Action item: Write out the data line for line, starting at its very beginning and ending at the line that contains "پست های محبوب", with both ends included. Leave the pictures out of your answer.

[Excerpts from a dataset]
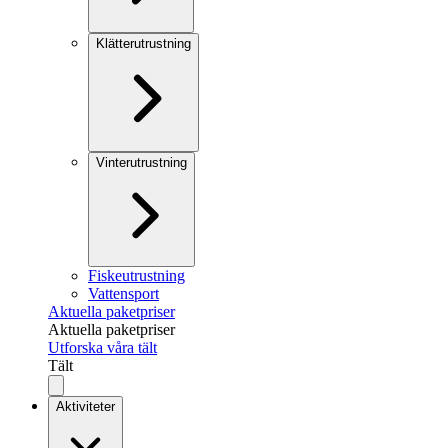
Klätterutrustning
Vinterutrustning
Fiskeutrustning
Vattensport
Aktuella paketpriser
Aktuella paketpriser
Utforska våra tält
Tält
Aktiviteter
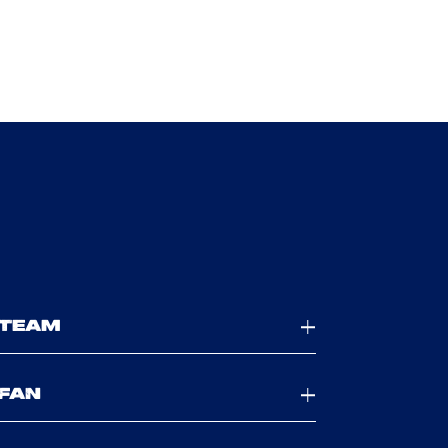
TEAM
FAN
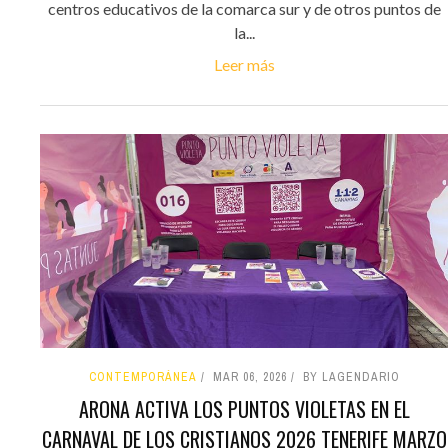
centros educativos de la comarca sur y de otros puntos de
la...
Leer más
CONTEMPORÁNEA
MAR 06, 2026
BY LAGENDARIO
ARONA ACTIVA LOS PUNTOS VIOLETAS EN EL
CARNAVAL DE LOS CRISTIANOS 2026 TENERIFE MARZO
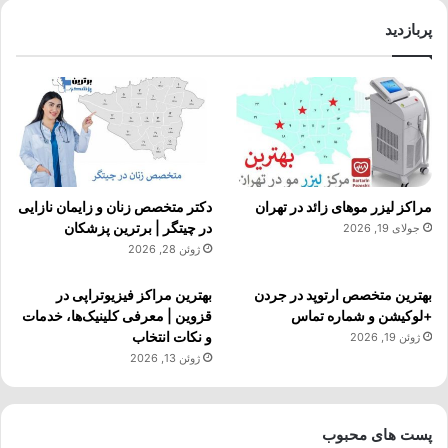
پربازدید
مراکز لیزر موهای زائد در تهران
دکتر متخصص زنان و زایمان نازایی
در چیتگر | برترین پزشکان
جولای 19, 2026
ژوئن 28, 2026
بهترین متخصص ارتوپد در جردن
بهترین مراکز فیزیوتراپی در
+لوکیشن و شماره تماس
قزوین | معرفی کلینیک‌ها، خدمات
و نکات انتخاب
ژوئن 19, 2026
ژوئن 13, 2026
پست های محبوب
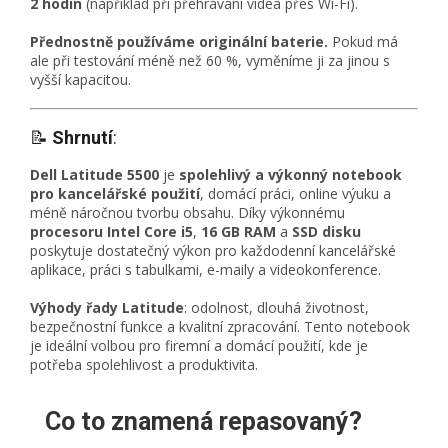
2 hodin
(například při přehrávání videa přes Wi-Fi).
Přednostně používáme originální baterie.
Pokud má
ale při testování méně než 60 %, vyměníme ji za jinou s
vyšší kapacitou.
📝
Shrnutí
:
Dell Latitude 5500
je
spolehlivý a výkonný notebook
pro kancelářské použití
, domácí práci, online výuku a
méně náročnou tvorbu obsahu. Díky výkonnému
procesoru Intel Core i5
,
16 GB RAM
a
SSD disku
poskytuje dostatečný výkon pro každodenní kancelářské
aplikace, práci s tabulkami, e-maily a videokonference.
Výhody řady Latitude
: odolnost, dlouhá životnost,
bezpečnostní funkce a kvalitní zpracování. Tento notebook
je ideální volbou pro firemní a domácí použití, kde je
potřeba spolehlivost a produktivita.
Co to znamená repasovaný?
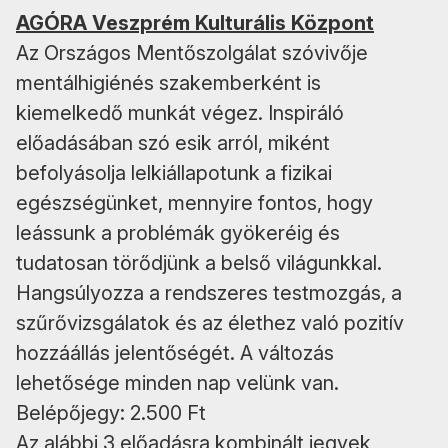
AGÓRA Veszprém Kulturális Központ
Az Országos Mentőszolgálat szóvivője
mentálhigiénés szakemberként is
kiemelkedő munkát végez. Inspiráló
előadásában szó esik arról, miként
befolyásolja lelkiállapotunk a fizikai
egészségünket, mennyire fontos, hogy
leássunk a problémák gyökeréig és
tudatosan törődjünk a belső világunkkal.
Hangsúlyozza a rendszeres testmozgás, a
szűrővizsgálatok és az élethez való pozitív
hozzáállás jelentőségét. A változás
lehetősége minden nap velünk van.
Belépőjegy: 2.500 Ft
Az alábbi 3 előadásra kombinált jegyek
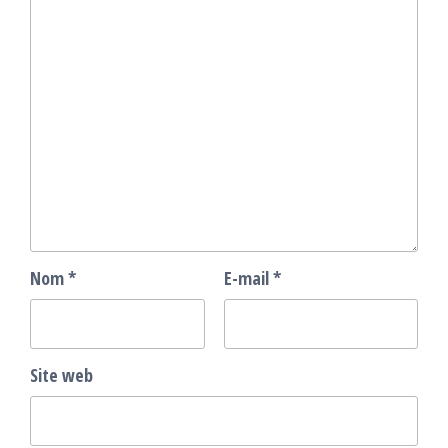
Nom
*
E-mail
*
Site web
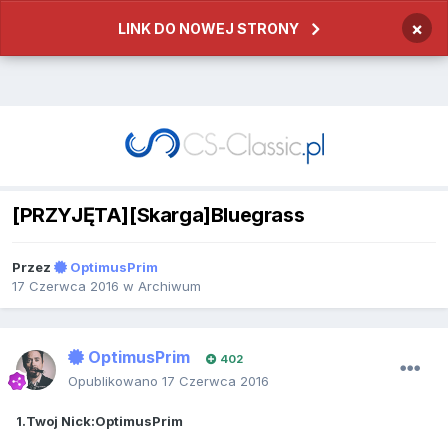
×
LINK DO NOWEJ STRONY
[PRZYJĘTA][Skarga]Bluegrass
Przez
OptimusPrim
17 Czerwca 2016
w
Archiwum
OptimusPrim
402
Opublikowano
17 Czerwca 2016
1.Twoj Nick:OptimusPrim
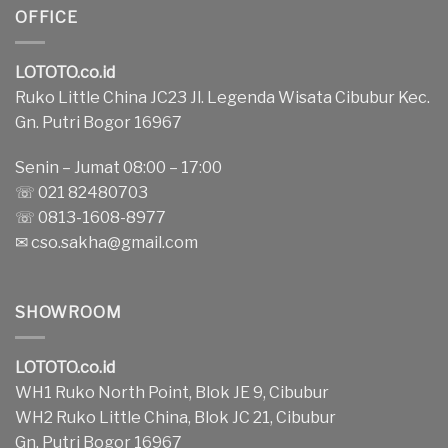
OFFICE
LOTOTO.co.id
Ruko Little China JC23 Jl. Legenda Wisata Cibubur Kec.
Gn. Putri Bogor 16967
Senin – Jumat 08:00 – 17:00
☏ 021 82480703
☏ 0813-1608-8977
✉
cso.sakha@gmail.com
SHOWROOM
LOTOTO.co.id
WH1 Ruko North Point, Blok JE 9, Cibubur
WH2 Ruko Little China, Blok JC 21, Cibubur
Gn. Putri Bogor 16967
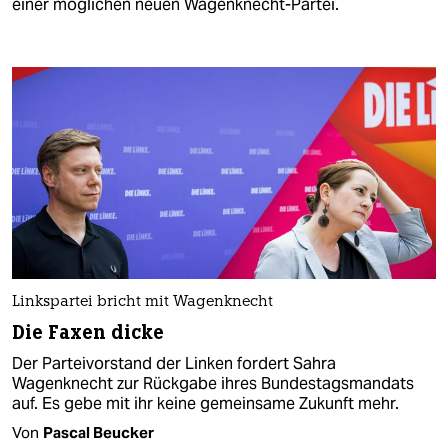
einer möglichen neuen Wagenknecht-Partei.
Linkspartei bricht mit Wagenknecht
Die Faxen dicke
Der Parteivorstand der Linken fordert Sahra
Wagenknecht zur Rückgabe ihres Bundestagsmandats
auf. Es gebe mit ihr keine gemeinsame Zukunft mehr.
Von
Pascal Beucker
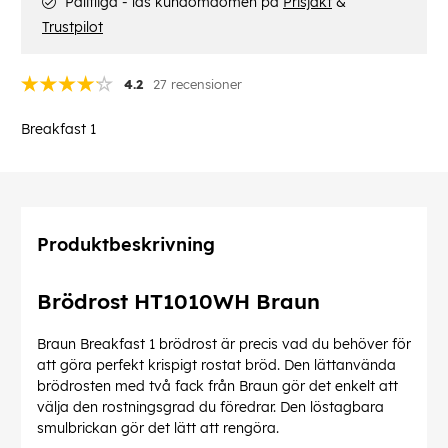
Pålitliga - läs kundomdömen på
Prisjakt
&
Trustpilot
4.2
27 recensioner
Breakfast 1
Produktbeskrivning
Brödrost HT1010WH Braun
Braun Breakfast 1 brödrost är precis vad du behöver för
att göra perfekt krispigt rostat bröd. Den lättanvända
brödrosten med två fack från Braun gör det enkelt att
välja den rostningsgrad du föredrar. Den löstagbara
smulbrickan gör det lätt att rengöra.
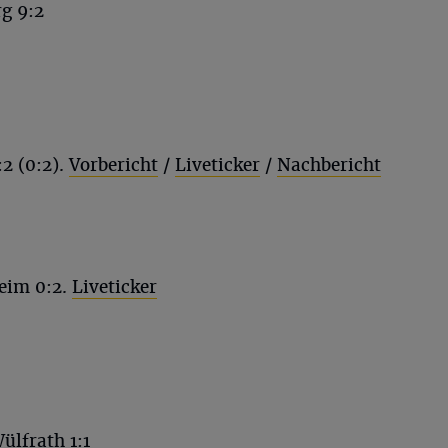
g 9:2
2 (0:2).
Vorbericht
/
Liveticker
/
Nachbericht
eim 0:2.
Liveticker
ülfrath 1:1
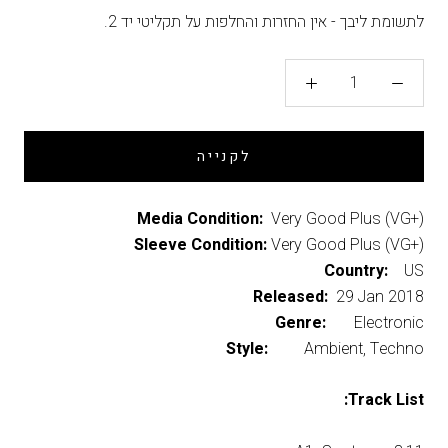
לתשומת ליבך - אין החזרות והחלפות על תקליטי יד 2.
לקנייה
Media Condition:
Very Good Plus (VG+)
Sleeve Condition:
Very Good Plus (VG+)
Country:
US
Released:
29 Jan 2018
Genre:
Electronic
Style:
Ambient, Techno
Track List:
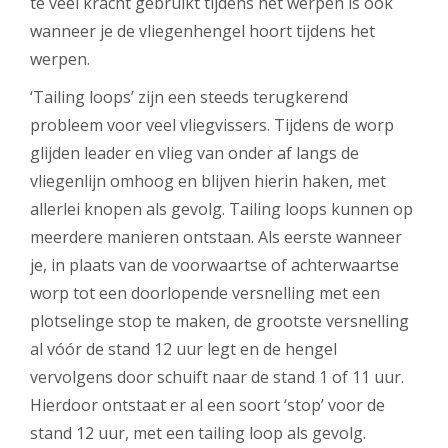
te veel kracht gebruikt tijdens het werpen is ook
wanneer je de vliegenhengel hoort tijdens het
werpen.
‘Tailing loops’ zijn een steeds terugkerend
probleem voor veel vliegvissers. Tijdens de worp
glijden leader en vlieg van onder af langs de
vliegenlijn omhoog en blijven hierin haken, met
allerlei knopen als gevolg. Tailing loops kunnen op
meerdere manieren ontstaan. Als eerste wanneer
je, in plaats van de voorwaartse of achterwaartse
worp tot een doorlopende versnelling met een
plotselinge stop te maken, de grootste versnelling
al vóór de stand 12 uur legt en de hengel
vervolgens door schuift naar de stand 1 of 11 uur.
Hierdoor ontstaat er al een soort ‘stop’ voor de
stand 12 uur, met een tailing loop als gevolg.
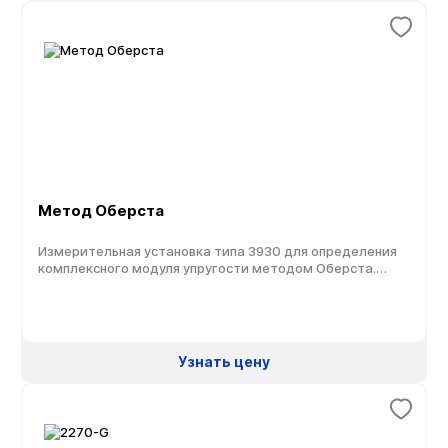
громкоговорителя типа искусственный рот или путем
прямой […]
Метод Оберста
Измерительная установка типа 3930 для определения
комплексного модуля упругости методом Оберста.
Метод Оберста используется в виброакустике для
исследований и измерений механических свойств
твердых вибродемпфирующих материалов. Метод
заключается в том, что вызывается вибрация
встроенных металлических балок (консольного типа),
Узнать цену
покрытых демпфирующим материалом. Использование
демпфирующих материалов имеет тенденцию к
расширению, чтобы соответствовать нормам и
регламентам, которые ужесточились в […]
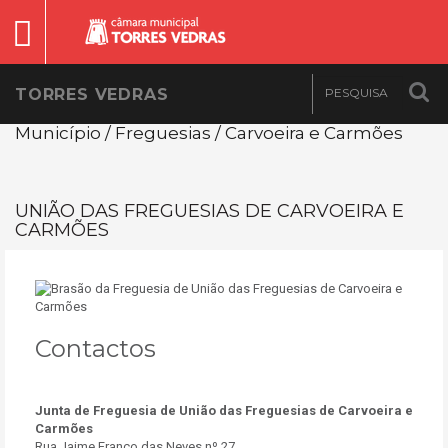
TORRES VEDRAS
Município / Freguesias / Carvoeira e Carmões
UNIÃO DAS FREGUESIAS DE CARVOEIRA E
CARMÕES
Contactos
Junta de Freguesia de União das Freguesias de Carvoeira e
Carmões
Rua Jaime Franco das Neves nº.27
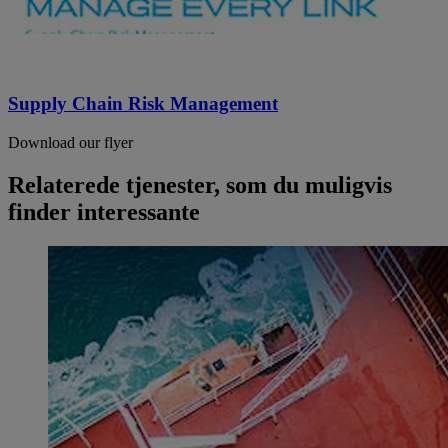
Supply Chain Risk Management
Download our flyer
Relaterede tjenester, som du muligvis
finder interessante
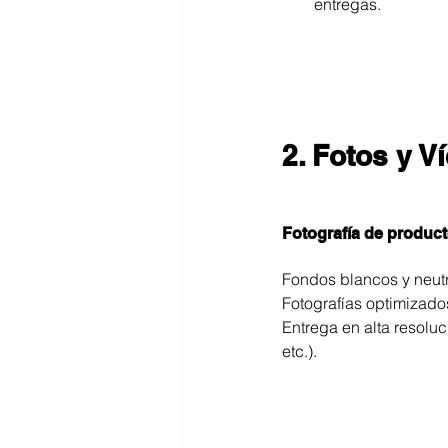
entregas.
2. Fotos y V
Fotografía de product
Fondos blancos y neut
Fotografías optimizado
Entrega en alta resolu
etc.).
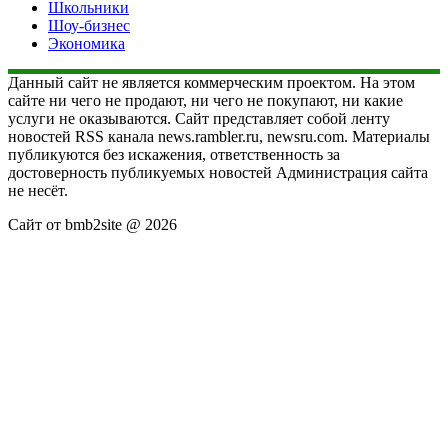
Школьники
Шоу-бизнес
Экономика
Данный сайт не является коммерческим проектом. На этом
сайте ни чего не продают, ни чего не покупают, ни какие
услуги не оказываются. Сайт представляет собой ленту
новостей RSS канала news.rambler.ru, newsru.com. Материалы
публикуются без искажения, ответственность за
достоверность публикуемых новостей Администрация сайта
не несёт.
Сайт от bmb2site @ 2026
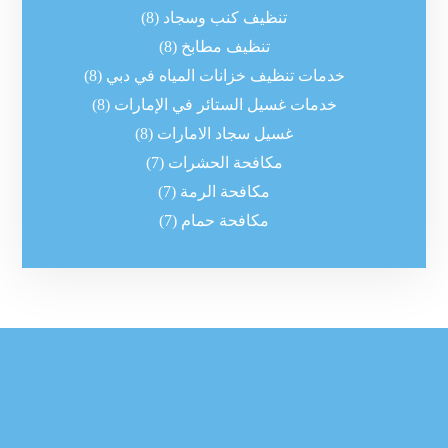
تنظيف كنب وسجاد
(8)
تنظيف مطابخ
(8)
خدمات تنظيف خزانات المياه في دبي
(8)
خدمات غسيل الستائر في الإمارات
(8)
غسيل سجاد الامارات
(8)
مكافحة الحشرات
(7)
مكافحة الرمة
(7)
مكافحة حمام
(7)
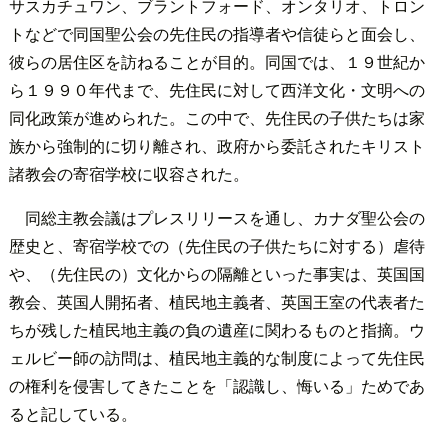
サスカチュワン、ブラントフォード、オンタリオ、トロン
トなどで同国聖公会の先住民の指導者や信徒らと面会し、
彼らの居住区を訪ねることが目的。同国では、１９世紀か
ら１９９０年代まで、先住民に対して西洋文化・文明への
同化政策が進められた。この中で、先住民の子供たちは家
族から強制的に切り離され、政府から委託されたキリスト
諸教会の寄宿学校に収容された。
同総主教会議はプレスリリースを通し、カナダ聖公会の
歴史と、寄宿学校での（先住民の子供たちに対する）虐待
や、（先住民の）文化からの隔離といった事実は、英国国
教会、英国人開拓者、植民地主義者、英国王室の代表者た
ちが残した植民地主義の負の遺産に関わるものと指摘。ウ
ェルビー師の訪問は、植民地主義的な制度によって先住民
の権利を侵害してきたことを「認識し、悔いる」ためであ
ると記している。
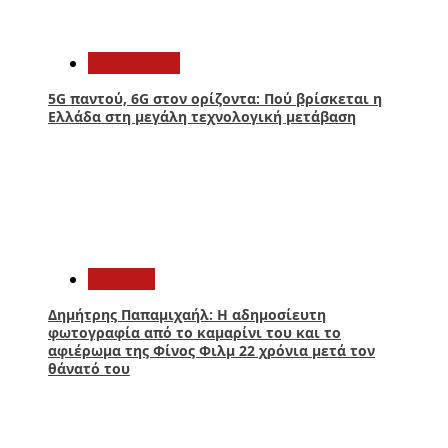
3
Τεχνολογία
5G παντού, 6G στον ορίζοντα: Πού βρίσκεται η
Ελλάδα στη μεγάλη τεχνολογική μετάβαση
4
Lifestyle
Δημήτρης Παπαμιχαήλ: Η αδημοσίευτη
φωτογραφία από το καμαρίνι του και το
αφιέρωμα της Φίνος Φιλμ 22 χρόνια μετά τον
θάνατό του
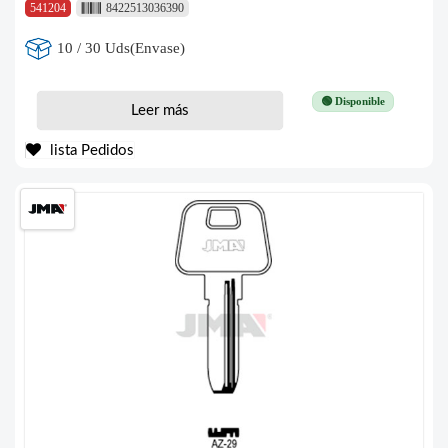
541204
8422513036390
10 / 30 Uds(Envase)
🟢 Disponible
Leer más
lista Pedidos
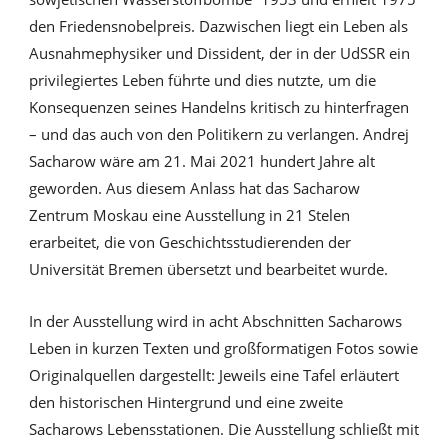
den Friedensnobelpreis. Dazwischen liegt ein Leben als
Ausnahmephysiker und Dissident, der in der UdSSR ein
privilegiertes Leben führte und dies nutzte, um die
Konsequenzen seines Handelns kritisch zu hinterfragen
– und das auch von den Politikern zu verlangen. Andrej
Sacharow wäre am 21. Mai 2021 hundert Jahre alt
geworden. Aus diesem Anlass hat das Sacharow
Zentrum Moskau eine Ausstellung in 21 Stelen
erarbeitet, die von Geschichtsstudierenden der
Universität Bremen übersetzt und bearbeitet wurde.
In der Ausstellung wird in acht Abschnitten Sacharows
Leben in kurzen Texten und großformatigen Fotos sowie
Originalquellen dargestellt: Jeweils eine Tafel erläutert
den historischen Hintergrund und eine zweite
Sacharows Lebensstationen. Die Ausstellung schließt mit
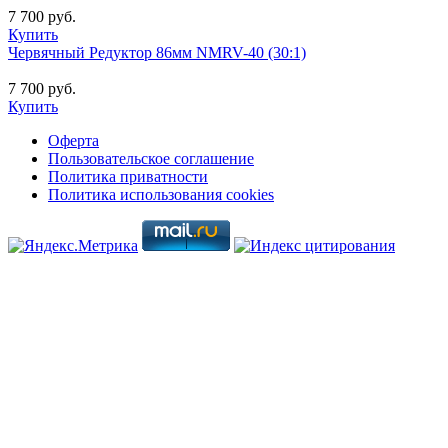
7 700 руб.
Купить
Червячный Редуктор 86мм NMRV-40 (30:1)
7 700 руб.
Купить
Оферта
Пользовательское соглашение
Политика приватности
Политика использования cookies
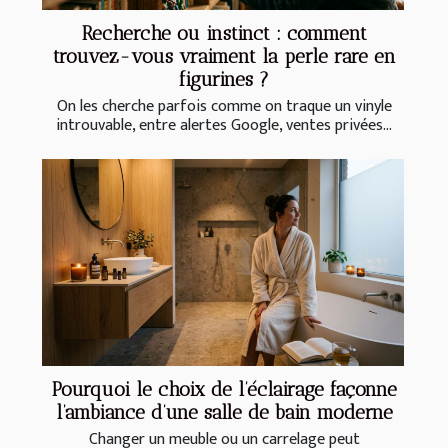
Recherche ou instinct : comment
trouvez-vous vraiment la perle rare en
figurines ?
On les cherche parfois comme on traque un vinyle
introuvable, entre alertes Google, ventes privées...
Pourquoi le choix de l’éclairage façonne
l’ambiance d’une salle de bain moderne
Changer un meuble ou un carrelage peut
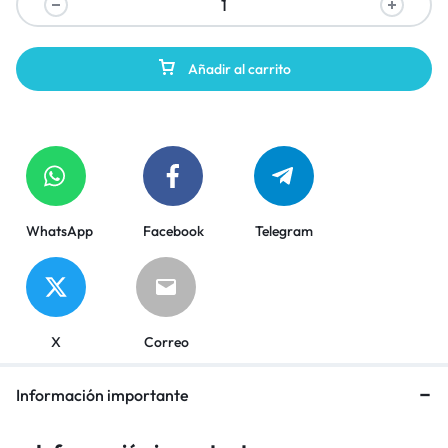
Añadir al carrito
WhatsApp
Facebook
Telegram
X
Correo
Información importante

Answer to this problem:
Klätterutrustning
Vinterutrustning
Fiskeutrustning
Vattensport
Aktuella paketpriser
Aktuella paketpriser
Utforska våra tält
Tält
Aktiviteter
TEAM
FAN
centros educativos de la comarca sur y de otros puntos de
la...
Leer más
CONTEMPORÁNEA
MAR 06, 2026
BY LAGENDARIO
ARONA ACTIVA LOS PUNTOS VIOLETAS EN EL
CARNAVAL DE LOS CRISTIANOS 2026 TENERIFE MARZO
پربازدید
مراکز لیزر موهای زائد در تهران
دکتر متخصص زنان و زایمان نازایی
در چیتگر | برترین پزشکان
جولای 19, 2026
ژوئن 28, 2026
بهترین متخصص ارتوپد در جردن
بهترین مراکز فیزیوتراپی در
+لوکیشن و شماره تماس
قزوین | معرفی کلینیک‌ها، خدمات
و نکات انتخاب
ژوئن 19, 2026
ژوئن 13, 2026
پست های محبوب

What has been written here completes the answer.